#### Exercise details:
Give back exactly the stretch of data below from the line holding "[591,396,800,410] [591,416,684,430] [569,435,799,450]" through the line holding "[81,562,459,588] [237,596,302,617] Easily", both ends included, and leave the remaining lines out.

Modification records
—————
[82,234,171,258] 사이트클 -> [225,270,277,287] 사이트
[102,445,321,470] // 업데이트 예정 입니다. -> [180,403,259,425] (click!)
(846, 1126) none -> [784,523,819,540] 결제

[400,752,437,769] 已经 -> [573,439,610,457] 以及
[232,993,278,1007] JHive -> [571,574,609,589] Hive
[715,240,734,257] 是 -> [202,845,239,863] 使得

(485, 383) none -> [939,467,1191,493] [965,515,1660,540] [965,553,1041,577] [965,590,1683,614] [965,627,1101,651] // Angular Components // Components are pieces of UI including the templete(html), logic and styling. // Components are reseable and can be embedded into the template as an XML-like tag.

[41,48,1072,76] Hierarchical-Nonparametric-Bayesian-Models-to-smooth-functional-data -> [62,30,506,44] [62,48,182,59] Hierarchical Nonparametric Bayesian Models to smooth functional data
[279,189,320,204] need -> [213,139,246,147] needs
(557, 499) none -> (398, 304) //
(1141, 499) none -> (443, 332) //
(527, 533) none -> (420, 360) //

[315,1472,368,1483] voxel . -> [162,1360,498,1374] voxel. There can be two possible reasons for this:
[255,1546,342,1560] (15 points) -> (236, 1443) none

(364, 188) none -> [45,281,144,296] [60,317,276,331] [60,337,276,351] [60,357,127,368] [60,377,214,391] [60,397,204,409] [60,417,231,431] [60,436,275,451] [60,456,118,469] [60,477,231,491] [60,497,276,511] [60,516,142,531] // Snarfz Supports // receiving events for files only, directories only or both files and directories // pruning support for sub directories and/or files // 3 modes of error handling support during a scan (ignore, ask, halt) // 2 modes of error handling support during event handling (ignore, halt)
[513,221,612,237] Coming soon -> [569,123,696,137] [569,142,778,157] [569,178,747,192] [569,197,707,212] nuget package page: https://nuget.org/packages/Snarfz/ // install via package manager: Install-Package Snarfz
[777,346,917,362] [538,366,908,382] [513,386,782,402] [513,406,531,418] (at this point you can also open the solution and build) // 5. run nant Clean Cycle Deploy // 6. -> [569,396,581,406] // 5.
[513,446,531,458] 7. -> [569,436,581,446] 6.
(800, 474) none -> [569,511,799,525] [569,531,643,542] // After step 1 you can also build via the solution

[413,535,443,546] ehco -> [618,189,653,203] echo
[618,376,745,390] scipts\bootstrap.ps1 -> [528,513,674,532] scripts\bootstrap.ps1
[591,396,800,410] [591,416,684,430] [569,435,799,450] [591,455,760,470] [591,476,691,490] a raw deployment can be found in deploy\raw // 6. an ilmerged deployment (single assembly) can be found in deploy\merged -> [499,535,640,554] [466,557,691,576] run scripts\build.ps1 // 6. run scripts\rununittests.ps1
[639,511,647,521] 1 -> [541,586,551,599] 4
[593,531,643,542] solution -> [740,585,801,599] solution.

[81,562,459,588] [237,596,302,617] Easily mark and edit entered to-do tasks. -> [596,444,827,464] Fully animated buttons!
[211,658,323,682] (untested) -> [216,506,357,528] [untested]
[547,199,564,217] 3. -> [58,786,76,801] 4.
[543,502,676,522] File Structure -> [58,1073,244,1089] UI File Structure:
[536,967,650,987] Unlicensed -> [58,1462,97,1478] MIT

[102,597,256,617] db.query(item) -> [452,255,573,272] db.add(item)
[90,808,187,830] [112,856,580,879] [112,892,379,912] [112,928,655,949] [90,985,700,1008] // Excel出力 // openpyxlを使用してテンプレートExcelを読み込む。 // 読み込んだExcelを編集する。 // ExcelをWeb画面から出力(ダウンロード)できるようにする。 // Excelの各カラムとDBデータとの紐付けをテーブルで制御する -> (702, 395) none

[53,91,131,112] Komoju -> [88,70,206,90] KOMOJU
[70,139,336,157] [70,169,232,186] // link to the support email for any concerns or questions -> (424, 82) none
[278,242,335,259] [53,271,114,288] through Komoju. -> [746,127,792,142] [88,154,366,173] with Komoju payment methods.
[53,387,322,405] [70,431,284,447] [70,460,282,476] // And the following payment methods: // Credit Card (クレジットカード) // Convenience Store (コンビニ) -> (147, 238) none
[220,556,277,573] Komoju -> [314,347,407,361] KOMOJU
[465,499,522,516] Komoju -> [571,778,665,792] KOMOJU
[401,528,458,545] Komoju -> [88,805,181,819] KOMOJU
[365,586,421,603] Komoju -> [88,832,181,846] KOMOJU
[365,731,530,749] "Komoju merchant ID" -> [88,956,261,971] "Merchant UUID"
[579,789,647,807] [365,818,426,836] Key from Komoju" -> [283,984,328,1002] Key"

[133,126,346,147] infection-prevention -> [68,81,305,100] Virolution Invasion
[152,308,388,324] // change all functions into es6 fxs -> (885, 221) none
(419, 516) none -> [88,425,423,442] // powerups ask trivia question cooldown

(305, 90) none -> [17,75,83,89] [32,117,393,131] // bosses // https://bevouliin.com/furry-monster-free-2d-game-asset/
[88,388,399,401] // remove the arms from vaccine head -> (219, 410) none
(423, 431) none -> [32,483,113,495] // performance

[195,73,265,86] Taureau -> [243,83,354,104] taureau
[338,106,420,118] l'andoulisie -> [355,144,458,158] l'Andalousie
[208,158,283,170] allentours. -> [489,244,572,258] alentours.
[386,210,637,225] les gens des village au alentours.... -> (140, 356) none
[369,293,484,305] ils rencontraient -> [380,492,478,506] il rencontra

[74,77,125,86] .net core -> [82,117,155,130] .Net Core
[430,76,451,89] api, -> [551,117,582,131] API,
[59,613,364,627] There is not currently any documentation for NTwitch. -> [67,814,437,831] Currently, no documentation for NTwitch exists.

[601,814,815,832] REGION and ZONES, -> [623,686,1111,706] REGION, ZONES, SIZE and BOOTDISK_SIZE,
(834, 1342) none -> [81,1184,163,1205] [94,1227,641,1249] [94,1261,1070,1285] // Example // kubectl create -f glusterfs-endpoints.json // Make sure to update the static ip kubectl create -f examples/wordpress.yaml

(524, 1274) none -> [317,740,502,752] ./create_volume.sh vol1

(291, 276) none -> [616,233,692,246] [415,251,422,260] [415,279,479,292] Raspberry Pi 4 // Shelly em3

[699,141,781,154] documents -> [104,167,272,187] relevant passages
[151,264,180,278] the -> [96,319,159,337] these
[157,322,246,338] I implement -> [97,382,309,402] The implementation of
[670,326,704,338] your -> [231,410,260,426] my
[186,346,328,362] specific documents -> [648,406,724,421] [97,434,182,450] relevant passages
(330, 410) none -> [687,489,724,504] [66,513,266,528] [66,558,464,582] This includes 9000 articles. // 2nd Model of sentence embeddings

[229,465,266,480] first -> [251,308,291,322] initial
—————
#### Solution for this problem:
[591,396,800,410] [591,416,684,430] [569,435,799,450] [591,455,760,470] [591,476,691,490] a raw deployment can be found in deploy\raw // 6. an ilmerged deployment (single assembly) can be found in deploy\merged -> [499,535,640,554] [466,557,691,576] run scripts\build.ps1 // 6. run scripts\rununittests.ps1
[639,511,647,521] 1 -> [541,586,551,599] 4
[593,531,643,542] solution -> [740,585,801,599] solution.

[81,562,459,588] [237,596,302,617] Easily mark and edit entered to-do tasks. -> [596,444,827,464] Fully animated buttons!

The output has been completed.